- _The tasks_
(a) Answer these questions from the news article on the Central 70 floods:
(i) How many people did Denver firefighters rescue?
(ii) At which two streets did engineers notice the water rising?
(iii) What is the value of Kiewit's contract?
(b) Pick up the news article on the Central 70 floods after its final sentence and carry it on.
____ Reading text
Central 70 construction company blames faulty drain system for floods
An automatic pump system that was supposed to drain large amounts of water from Colorado’s state-of-the-art Central 70 highway corridor failed Sunday night, trapping dozens of drivers in their cars during a flash flood.
Denver firefighters rescued 29 people, 11 of whom were stranded along the reworked two-mile stretch of highway. No one was injured.
When engineers noticed that water was rising at Brighton Boulevard and York Street off Interstate 70, they did some troubleshooting and managed to activate the pumps manually.
“After the pumps turned on, the area was drained in a short period of time indicating that the pumps, once manually started, were working as intended and the error was corrected,” Kiewit Construction, the company that is reworking the highway, said in a statement.
WATCH: 29 rescued from vehicles after heavy rain causes street flooding in Denver
The Colorado Department of Transportation said it expects Kiewit to adhere to the terms of its $1.2 billion contract, “including ensuring full functionality of the drainage system.”
________
____ Material
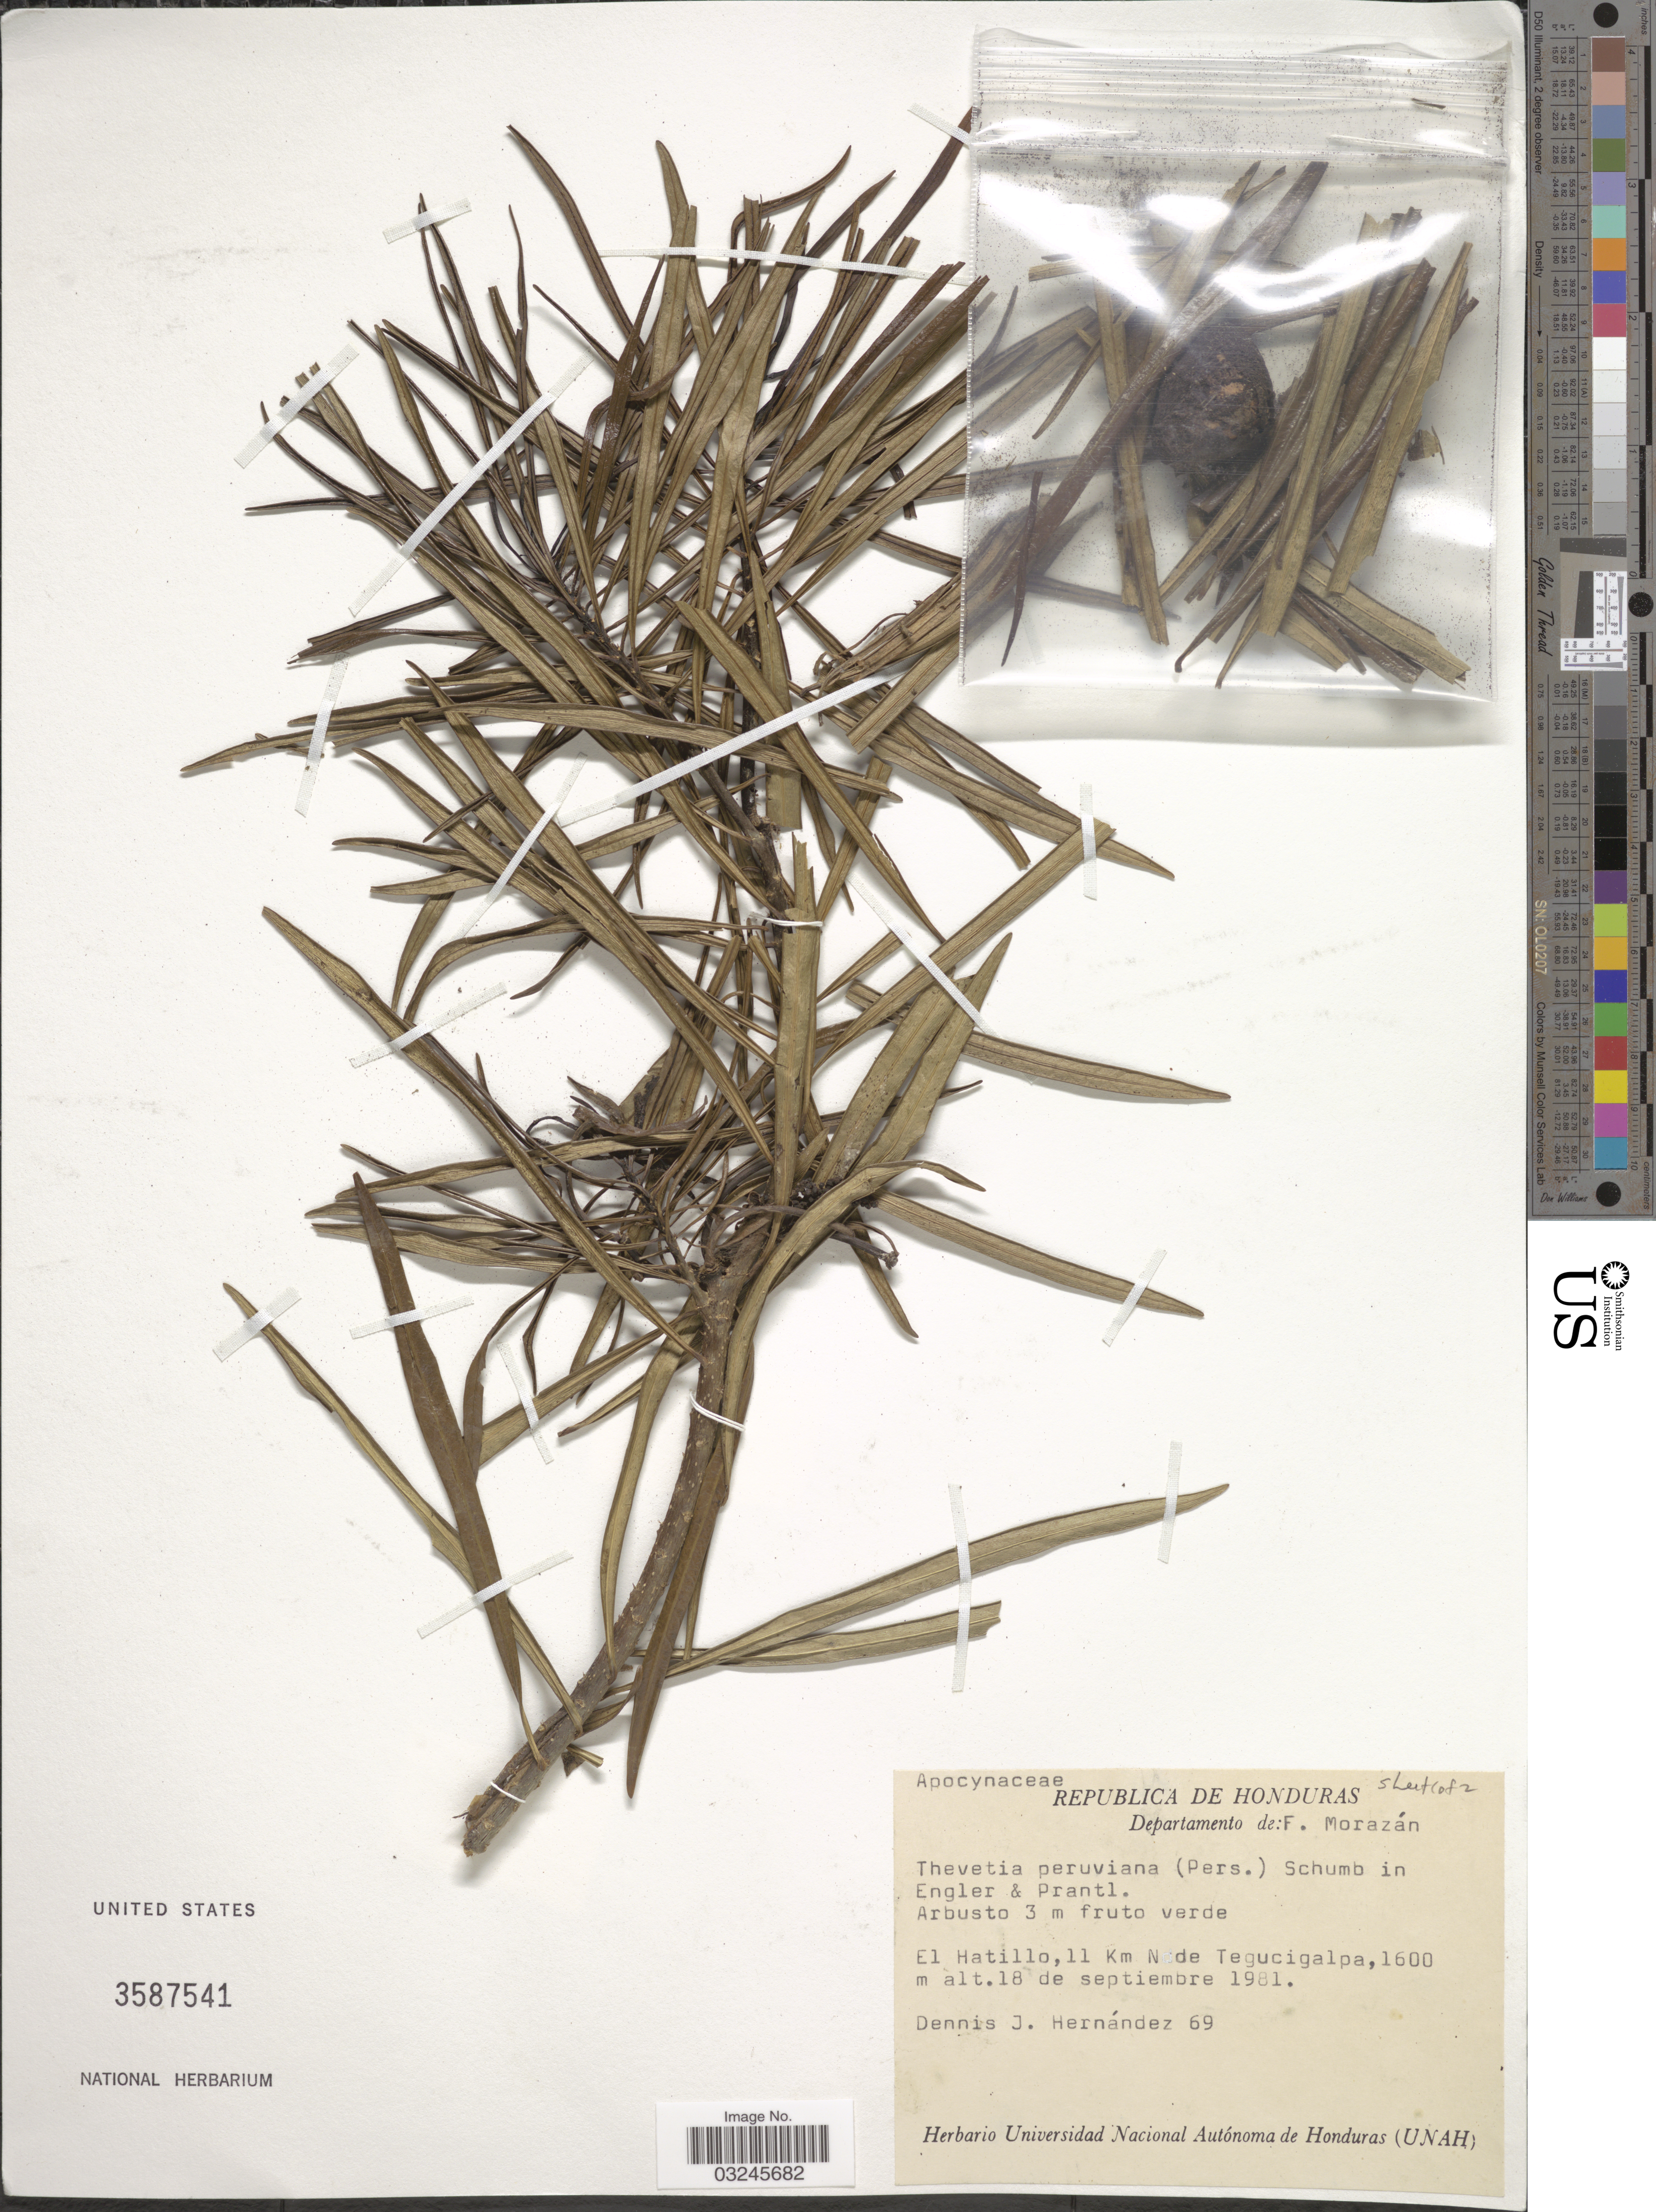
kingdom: Plantae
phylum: Tracheophyta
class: Magnoliopsida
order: Gentianales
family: Apocynaceae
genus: Thevetia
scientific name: Thevetia peruviana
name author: (Pers.) K. Schum.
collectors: D. Hernández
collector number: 69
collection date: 1981-09-18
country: Honduras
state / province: Fco. Morazán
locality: Departamento de: F. Morazán, El Hatillo, 11 Km N de Tegucigalpa.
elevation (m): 1600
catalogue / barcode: US 3587541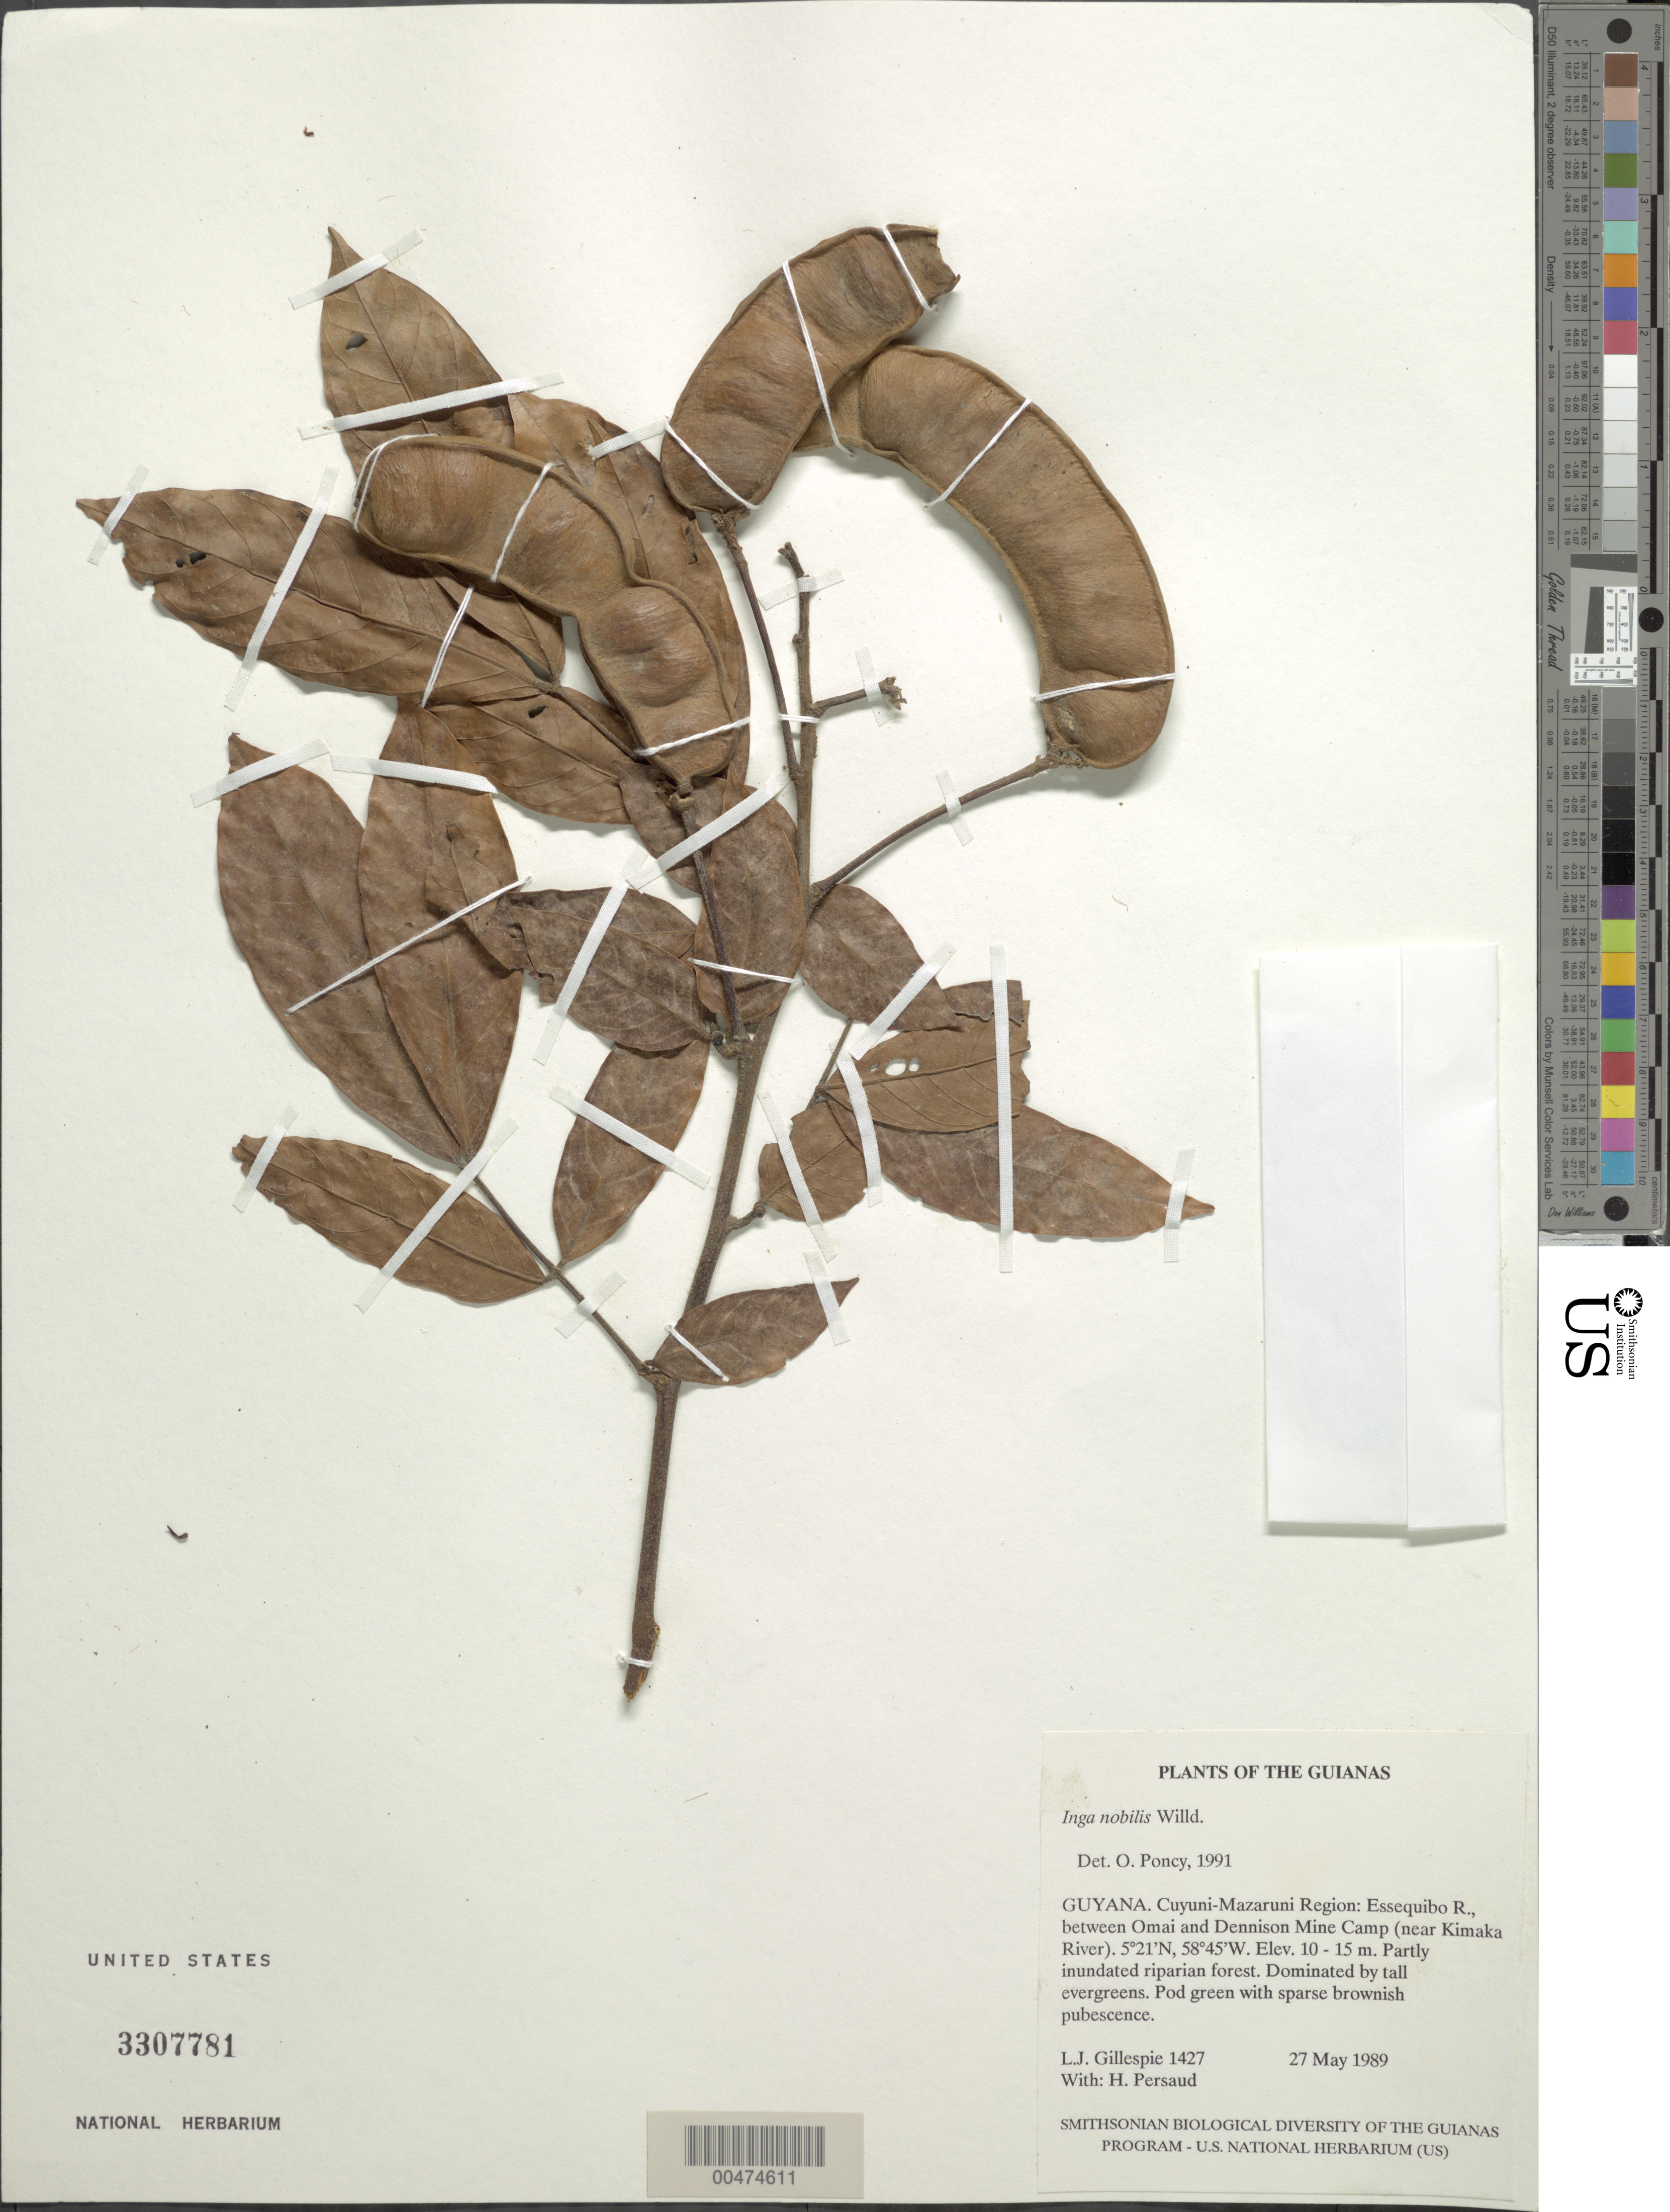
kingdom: Plantae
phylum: Tracheophyta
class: Magnoliopsida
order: Fabales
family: Fabaceae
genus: Inga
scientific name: Inga nobilis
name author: Willd.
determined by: Poncy, O.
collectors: L. J. Gillespie & H. Persaud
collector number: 1427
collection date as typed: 27 May 1989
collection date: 1989-05-27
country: Guyana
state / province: Cuyuni-Mazaruni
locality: Essequibo R., between Omai and Dennison Mine Camp (near Kumaka River)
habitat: Partly inundated riparian forest. Dominated by tall evergreens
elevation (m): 10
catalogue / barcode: US 3307781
________
- _Responses to the tasks_
(a)
(i) 29
(ii) Brighton Boulevard and York Street
(iii) $1.2 billion

(b)
Water was just starting to rise when 9-year-old Isaac Jacobs and his best friend, Liam Melka, 10, joined a growing crowd straining to peer over the rail down to the highway below.
“Kids were screaming and people were on the roofs of their cars. I felt bad,” said Isaac.
“Cars were broken down and people couldn’t move,” said Denver fire spokesman JD Chism.
Though no one was injured, this was a near-disaster that Denver City Councilwoman Candi CdeBaca predicted long before the Central 70 Project was approved. She still lives in her grandmother’s Elyria-Swanson home and the I-70 expansion is partly why she got into politics.
Her “Ditch the Ditch” crusade resulted in three lawsuits brought by the environmental advocacy group Earthfirst to halt the I-70 expansion. Two of the suits were dismissed, but one, against the state, resulted in a settlement with a provision for a community health study.
At the time, she warned city and state officials that building two miles of highway below grade could be a death trap for travelers.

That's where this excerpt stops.